Operational Challenges—boulders, ice, turbidity and mixed species

The Copper River's rocky bottom, chunks of free-floating ice, highly turbid water and mixed species migrations can limit or interfere with sonar operations. But fish behavior and improvements in technology have helped us overcome or at least minimize most of the logistical challenges we face under these conditions.

Rocky Riverbed

Sonar operates best over smooth silty riverbeds, but the Copper River sonar is operated over a field of rocks and boulders. Rocks are very reflective, returning echoes that can drown out subtle fish echoes and create blind spots in the sonar’s detection range. Fortunately, DIDSON has reduced this problem considerably. With its multi-beam system DIDSON is much better at distinguishing between rock and fish echoes than the sonar technologies before it. And the DIDSON comes with background elimination software that makes it much easier to distinguish fish from background echoes. An artificial substrate installed along the particularly rocky south bank also helps. The substrate extends from the bank into the river, providing a smooth profile over which the sonar beam can be directed.


Free-floating chunks of ice due to break up in the spring and calving glaciers in the summer often run into and disrupt the aim of our sonar transducers. To minimize disruptions due to ice collisions we equip our sonar transducers with attitude sensors. Attitude sensors provide detailed information about the position of the sonar transducer’s aim into the river. We have also equipped our transducers with rotators that allow us to make minor adjustments in aim remotely and quickly. When large collisions occur, crew members wade into the river to reposition the transducer. Very large ice chunks can also knock over, drag or even crush sonar equipment. To prevent ice from carrying away sonar equipment, we secure our transducers to shore with ropes. To prevent crushing we encase the south-bank DIDSON transducer in a protective housing.

caption follows
A DIDSON transducer is mounted on an H-frame stand and deployed into the Copper River from each bank. The south bank DIDSON is housed in a cylindrical case to protect it from free-floating chunks of ice. In the spring of 2011, a large chunk of ice struck the south bank DIDSON transducer and crushed part of the H-frame. Housed inside the cylinder, the DIDSON remained safe and the crew was able to resume operations quickly.

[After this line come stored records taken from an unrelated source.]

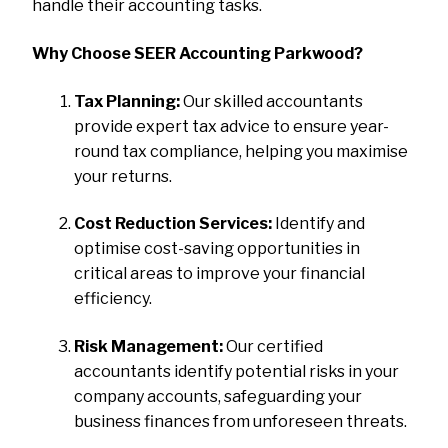
handle their accounting tasks.
Why Choose SEER Accounting Parkwood?
Tax Planning:
Our skilled accountants
provide expert tax advice to ensure year-
round tax compliance, helping you maximise
your returns.
Cost Reduction Services:
Identify and
optimise cost-saving opportunities in
critical areas to improve your financial
efficiency.
Risk Management:
Our certified
accountants identify potential risks in your
company accounts, safeguarding your
business finances from unforeseen threats.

In the highly turbid Copper River, DIDSON detection ranges are much shorter than they would be in clear water. Due to the limiting effects of the turbidity on the DIDSON's range and the river’s width, we can only detect fish near shore. Fortunately, salmon swimming past the site swim close to shore to avoid strong currents in the middle of the river. Along the south bank, the DIDSON has a range of approximately 65 feet and more than 90 percent of fish swim within 33 feet of the bank. Along the more gently sloping north bank, DIDSON has a range of about 164 feet and 90 percent of the fish swim within 65 feet of the bank. Also, a boat-mounted sonar survey of the middle of river found fish were all but entirely absent beyond the range of the DIDSON transducers.

Mixed Species

To date, neither DIDSON nor any other sonar technology can identify migrating fish by species. This limitation does not interfere with our ability to estimate sockeye salmon, but prevents us from using sonar to estimate king salmon. At our Copper River site, more than 95 percent of the detected fish are sockeye. So while all of the sonar-detected fish are counted as sockeye, other species have an inconsequential impact on the overall sockeye estimate. But kings trickle into the river in much smaller numbers. Consequently, useful data about Copper River kings cannot be generated without a method for separating them from other sonar-detected species. Some state sonar sites use fish wheels or gillnets to separate sonar-detected fish by species. Unfortunately these tools cannot be used at the Copper River site due to debris, ice and swift currents.

Period of Operation

Sonar site operations begin about the middle of May and usually end July 31. Sonar site crew begin operations as soon as possible, sometimes snowmachining equipment to the site and chipping through shore ice to deploy the sonar transducers.